### Text section
-=-=-

Thanks for the response.

Renaissance 'Humanitas' was what we now call 'The Humanities'. It was the cover term for bringing the classics into the curriculum.

As an -ism it seemd to have retrospective application for the 1840-ish generation-- to look upon the enlightenment's intellectual struggles with the god-justifiers as reason versus faith, volition versus god's proclaimed natural order.  

To this end, the intellectual fly in the ointment appears to be the advent of science as applied to humans. Agency (volition) is called into question to the extent that we exist as natural, predictable objects of study.

To the list of modern anti-humanists, one must add to Marxists the endeavor of psychoanalysis, Nietzsche, most modern French philosophy and anyone else that observes predictive regularity where free will was hitherto assumed to have existed.

In this respect, it's hard not to admire Comte, who neatly squared this apparent circle; a net gain in human knowledge about our nature is precisely what makes us free. To this extent, his 'failue' might be intrinsic to the problem itself, which may offer no solution. 'Sort of like Copenhagen: volition and cause on alternate days, perhaps....

-=-=-

### What needs to be done
Continue the reply on humanism, science, and free will, picking up after its closing remark about Copenhagen.

### Data records
-=-=-

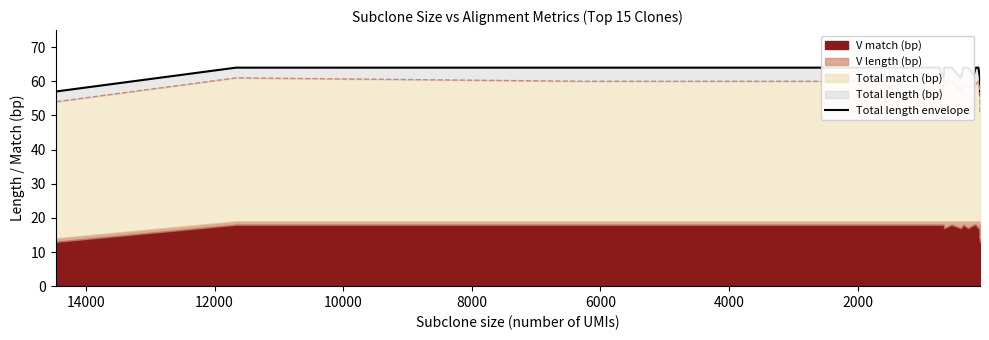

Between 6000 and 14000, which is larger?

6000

-=-=-

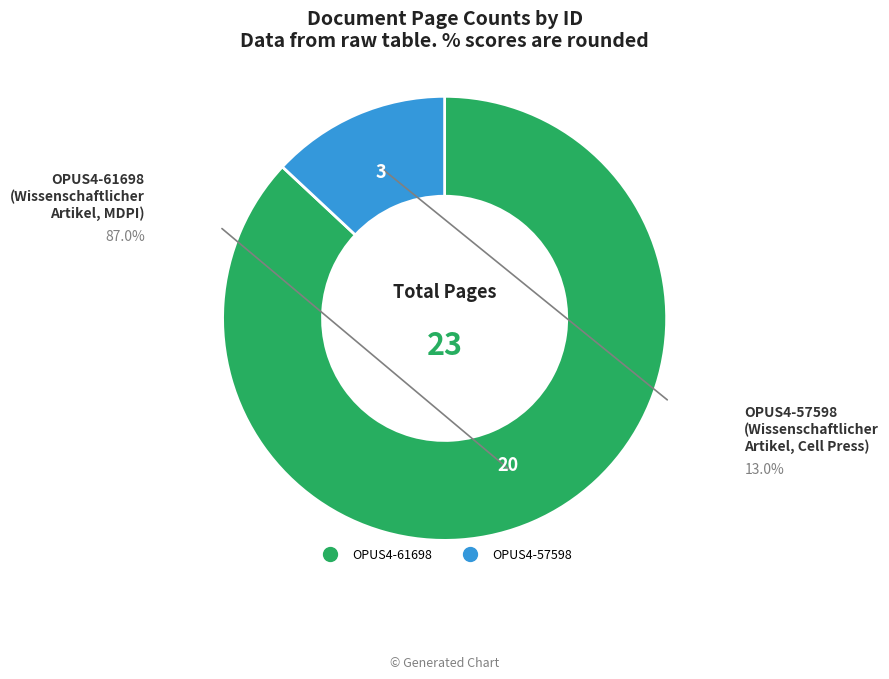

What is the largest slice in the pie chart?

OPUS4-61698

-=-=-

### Written answer
Do you mean to say that within (present day) academia, collectivism is the default humanist position? Here, one might posit three reasons as to why:
    * impetus from the past struggles with a religious social order that defended their brand of conservatism with anti-humanist positions.
     * a virtual tally of assorted arguments won and lost.
     * social pressure from within.

# 3 seems to be the default position taken by several on this board, nearly as a default posture of faith! Perhaps, to paraphrase Rand, it's not so much the assumptions that need to be questioned as the product of discourse itself. Surely, calling Nobel laureates in economics 'idiots' will not win any points in a free and open debate.

Otherwise--pure trivia!-- Pope was an anti-humanist. The famous citation from his poem, 'proper study...' was written in sarcastic jest.